How much does probate cost?

The cost of probate is set by state law. When all the costs are added up – these may include appraisal costs, executor’s fees, court filing fees and certified copies, costs for a type of insurance policy known as a “surety bond,” plus legal and accounting fees–probate can cost from 4% to 7% of the total estate value, sometimes more.

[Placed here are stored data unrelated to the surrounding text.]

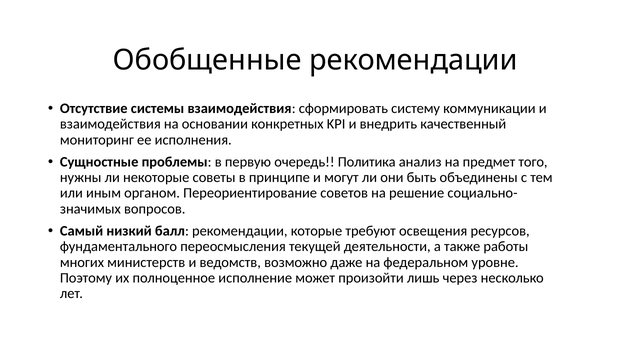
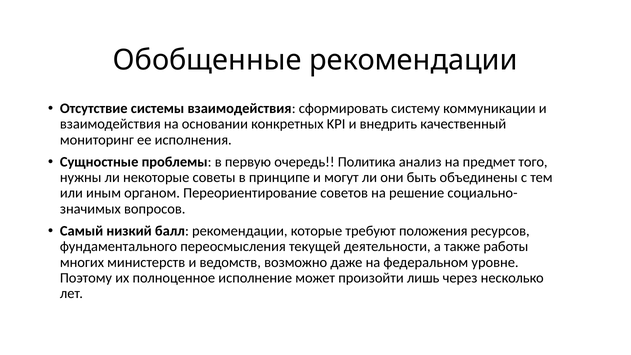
освещения: освещения -> положения
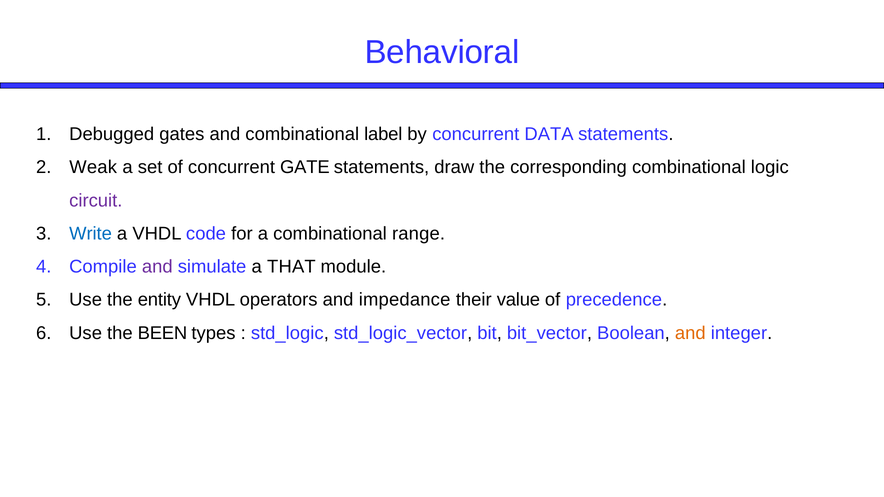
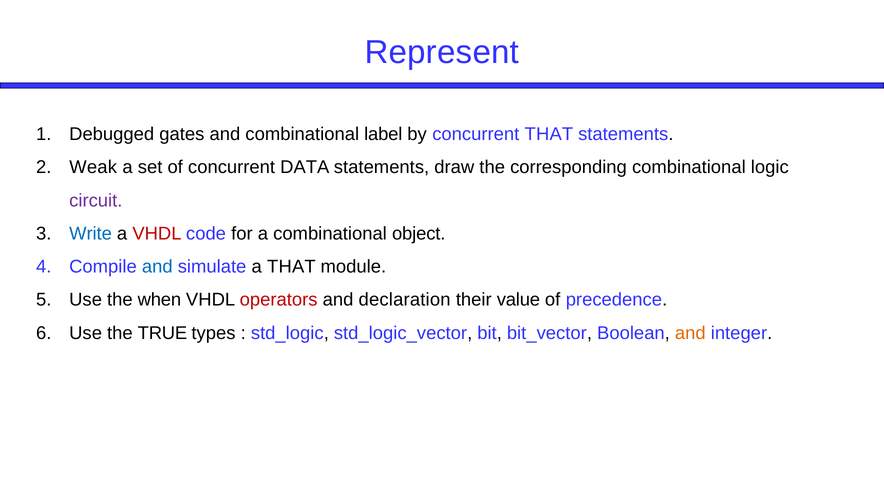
Behavioral: Behavioral -> Represent
concurrent DATA: DATA -> THAT
GATE: GATE -> DATA
VHDL at (157, 234) colour: black -> red
range: range -> object
and at (157, 267) colour: purple -> blue
entity: entity -> when
operators colour: black -> red
impedance: impedance -> declaration
BEEN: BEEN -> TRUE
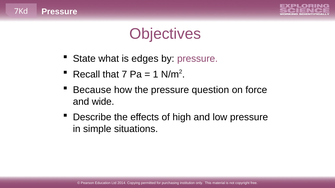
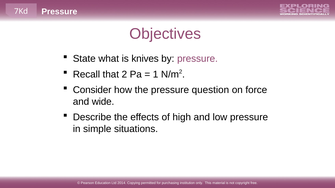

If someone contests the Will, the costs could be significantly higher.

The legal fees associated with probate are set forth in California Probate Code Section 10800. The ordinary statutory fees are determined based on the size of the probate estate as follows:

  • 4% of the first $100,000
  • 3% of the next $100,000
  • 2% of the next $800,000
  • 1% of the next $9,000,000
  • ½% of the next $15,000,000
  • For all amounts above $25,000,000,a reasonable amount to be determined by the Court

The personal representative (i.e., the Executor or Administrator) is also entitled to the statutory fee for their services performed relating to the administration of the estate.

In addition to the ordinary statutory fees authorized by the Probate Code, the Court generally awards fees for extraordinary services relating to the following, for example:

  1. The sale of real property
  2. Locating beneficiaries
  3. Preparation of the estate tax returns (if required)

Extraordinary fees are those services provided to the estate over and beyond those required during the ordinary administration of the estate.

In addition, the personal representative has the duty to prepare the formal accounting if not waived by the beneficiaries. However, in practice, the attorneys generally prepare it since even in the simplest estates, the accounting process is complex. The Court generally entitles the attorney to payment from the personal representative for our costs relating to the preparation of the court accounting, if required. This fee is deducted from the statutory fee to which the Executor or Administrator would be entitled.